Meta’s core strength lies in its massive daily active user base—more than 3.5 billion people use its apps, including Facebook and Instagram, every day. The robust revenue growth is partly attributable to the company’s continued investment in AI tools, which optimize content recommendations, ad targeting, and business agent functionalities. The vast user ecosystem provides rich data resources for AI model training, which in turn drives steady growth in both ad impressions and average ad prices.

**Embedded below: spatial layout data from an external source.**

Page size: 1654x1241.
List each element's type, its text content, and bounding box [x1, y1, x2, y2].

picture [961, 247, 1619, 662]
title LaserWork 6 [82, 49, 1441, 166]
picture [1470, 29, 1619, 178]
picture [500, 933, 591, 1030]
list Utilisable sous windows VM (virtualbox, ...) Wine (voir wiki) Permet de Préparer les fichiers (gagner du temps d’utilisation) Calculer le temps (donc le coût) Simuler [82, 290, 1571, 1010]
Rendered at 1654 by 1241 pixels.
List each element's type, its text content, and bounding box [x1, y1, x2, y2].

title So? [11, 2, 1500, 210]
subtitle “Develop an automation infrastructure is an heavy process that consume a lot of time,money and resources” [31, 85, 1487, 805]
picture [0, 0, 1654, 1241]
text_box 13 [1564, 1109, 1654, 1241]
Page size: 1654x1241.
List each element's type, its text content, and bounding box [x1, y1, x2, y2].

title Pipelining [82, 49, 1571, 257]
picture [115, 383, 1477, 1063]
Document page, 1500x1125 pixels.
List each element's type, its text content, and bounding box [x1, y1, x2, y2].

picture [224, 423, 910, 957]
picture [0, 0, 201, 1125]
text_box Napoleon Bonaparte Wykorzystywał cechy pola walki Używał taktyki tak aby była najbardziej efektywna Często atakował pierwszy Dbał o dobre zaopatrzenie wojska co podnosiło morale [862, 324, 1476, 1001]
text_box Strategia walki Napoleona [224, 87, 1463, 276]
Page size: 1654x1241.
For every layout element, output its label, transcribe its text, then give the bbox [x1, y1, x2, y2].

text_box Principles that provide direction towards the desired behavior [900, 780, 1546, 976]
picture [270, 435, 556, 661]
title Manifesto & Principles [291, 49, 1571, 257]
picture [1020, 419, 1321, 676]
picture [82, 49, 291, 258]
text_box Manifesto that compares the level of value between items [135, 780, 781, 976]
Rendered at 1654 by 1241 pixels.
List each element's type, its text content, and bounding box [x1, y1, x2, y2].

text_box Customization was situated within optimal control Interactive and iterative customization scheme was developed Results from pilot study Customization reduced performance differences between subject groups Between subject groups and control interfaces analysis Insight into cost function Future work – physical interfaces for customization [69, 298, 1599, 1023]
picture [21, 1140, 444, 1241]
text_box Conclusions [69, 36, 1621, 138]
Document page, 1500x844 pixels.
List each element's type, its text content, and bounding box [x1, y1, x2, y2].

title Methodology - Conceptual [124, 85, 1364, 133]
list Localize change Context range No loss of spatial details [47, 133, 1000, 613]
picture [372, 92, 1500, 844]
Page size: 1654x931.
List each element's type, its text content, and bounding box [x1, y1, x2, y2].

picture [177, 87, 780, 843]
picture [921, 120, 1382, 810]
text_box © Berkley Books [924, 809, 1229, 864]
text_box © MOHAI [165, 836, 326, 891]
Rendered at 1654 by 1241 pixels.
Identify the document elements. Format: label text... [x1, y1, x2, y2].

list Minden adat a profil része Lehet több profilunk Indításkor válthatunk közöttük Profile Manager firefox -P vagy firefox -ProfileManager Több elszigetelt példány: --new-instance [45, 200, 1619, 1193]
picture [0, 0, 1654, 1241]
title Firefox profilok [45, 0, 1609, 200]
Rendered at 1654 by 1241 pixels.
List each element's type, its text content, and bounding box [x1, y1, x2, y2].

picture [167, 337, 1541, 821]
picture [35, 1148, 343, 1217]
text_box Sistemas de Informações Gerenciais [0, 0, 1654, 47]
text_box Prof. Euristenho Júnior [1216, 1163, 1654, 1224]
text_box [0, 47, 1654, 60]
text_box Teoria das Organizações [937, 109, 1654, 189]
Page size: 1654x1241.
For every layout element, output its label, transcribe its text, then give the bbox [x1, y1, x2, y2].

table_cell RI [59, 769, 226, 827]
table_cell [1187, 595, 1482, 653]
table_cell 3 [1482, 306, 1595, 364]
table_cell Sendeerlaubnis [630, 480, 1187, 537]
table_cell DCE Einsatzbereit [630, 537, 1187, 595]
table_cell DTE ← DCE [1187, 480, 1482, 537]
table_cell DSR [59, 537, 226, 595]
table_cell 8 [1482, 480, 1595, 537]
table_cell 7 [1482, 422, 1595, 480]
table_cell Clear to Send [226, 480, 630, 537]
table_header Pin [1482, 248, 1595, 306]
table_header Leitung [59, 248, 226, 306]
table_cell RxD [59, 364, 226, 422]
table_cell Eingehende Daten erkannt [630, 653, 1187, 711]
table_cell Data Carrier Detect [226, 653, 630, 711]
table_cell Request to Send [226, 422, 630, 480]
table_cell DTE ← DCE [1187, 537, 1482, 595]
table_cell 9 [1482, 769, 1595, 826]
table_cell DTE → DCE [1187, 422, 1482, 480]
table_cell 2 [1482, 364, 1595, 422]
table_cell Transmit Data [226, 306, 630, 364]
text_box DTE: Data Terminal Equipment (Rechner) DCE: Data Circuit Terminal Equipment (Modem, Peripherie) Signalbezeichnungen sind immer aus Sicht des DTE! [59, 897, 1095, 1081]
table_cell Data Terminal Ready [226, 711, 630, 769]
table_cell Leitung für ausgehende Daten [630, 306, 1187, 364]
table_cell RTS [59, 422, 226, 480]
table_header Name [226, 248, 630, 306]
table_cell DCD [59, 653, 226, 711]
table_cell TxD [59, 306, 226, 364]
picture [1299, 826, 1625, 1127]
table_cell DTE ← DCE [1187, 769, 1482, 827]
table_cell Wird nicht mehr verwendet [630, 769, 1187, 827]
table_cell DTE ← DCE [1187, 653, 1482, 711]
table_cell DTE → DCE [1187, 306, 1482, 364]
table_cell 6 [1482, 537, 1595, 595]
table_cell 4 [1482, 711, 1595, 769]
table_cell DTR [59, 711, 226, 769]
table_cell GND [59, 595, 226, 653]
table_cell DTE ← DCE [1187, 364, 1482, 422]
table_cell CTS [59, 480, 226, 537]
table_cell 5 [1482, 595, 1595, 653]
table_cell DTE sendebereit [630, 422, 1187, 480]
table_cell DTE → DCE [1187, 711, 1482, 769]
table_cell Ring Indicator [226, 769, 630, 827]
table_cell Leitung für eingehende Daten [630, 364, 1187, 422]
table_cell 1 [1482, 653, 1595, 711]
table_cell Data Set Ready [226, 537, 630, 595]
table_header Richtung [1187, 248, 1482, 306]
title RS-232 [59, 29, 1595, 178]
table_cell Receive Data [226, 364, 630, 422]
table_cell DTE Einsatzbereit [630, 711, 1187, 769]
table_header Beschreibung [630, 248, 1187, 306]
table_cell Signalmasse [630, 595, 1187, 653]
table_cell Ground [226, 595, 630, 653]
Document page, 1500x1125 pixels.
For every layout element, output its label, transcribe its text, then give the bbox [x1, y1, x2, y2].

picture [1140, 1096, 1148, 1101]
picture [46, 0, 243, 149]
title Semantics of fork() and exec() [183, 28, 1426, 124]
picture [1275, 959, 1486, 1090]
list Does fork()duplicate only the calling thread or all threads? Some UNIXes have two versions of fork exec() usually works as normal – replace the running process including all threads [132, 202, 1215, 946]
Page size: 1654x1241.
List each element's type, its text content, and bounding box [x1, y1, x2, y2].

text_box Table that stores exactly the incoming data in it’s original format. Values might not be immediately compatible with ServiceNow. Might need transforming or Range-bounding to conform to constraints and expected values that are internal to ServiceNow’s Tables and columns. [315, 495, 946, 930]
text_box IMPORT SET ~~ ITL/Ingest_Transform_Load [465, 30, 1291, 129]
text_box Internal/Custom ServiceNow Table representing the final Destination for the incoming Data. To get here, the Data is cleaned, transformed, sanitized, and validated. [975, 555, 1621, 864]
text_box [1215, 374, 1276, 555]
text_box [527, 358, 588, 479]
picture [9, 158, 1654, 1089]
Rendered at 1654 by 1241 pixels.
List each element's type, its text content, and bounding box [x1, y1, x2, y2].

The stock’s relatively muted performance compared to its earnings growth largely reflects the company’s significant capital expenditures on infrastructure such as data centers to support its platform operations and AI ambitions. As a result, the company’s free cash flow over the past 12 months declined by approximately 8%. Nevertheless, the potential for sustained AI monetization through advertising revenue growth and consumer device sales makes the stock attractive at current levels. Meta disclosed that the daily active user count for its AI-powered glasses quadrupled year-over-year in the first quarter.

Analysts project that Meta’s earnings can grow at an annualized rate of 21% over the next few years. Combined with this growth outlook, the stock’s current forward P/E ratio of 21 times could deliver above-market returns for investors.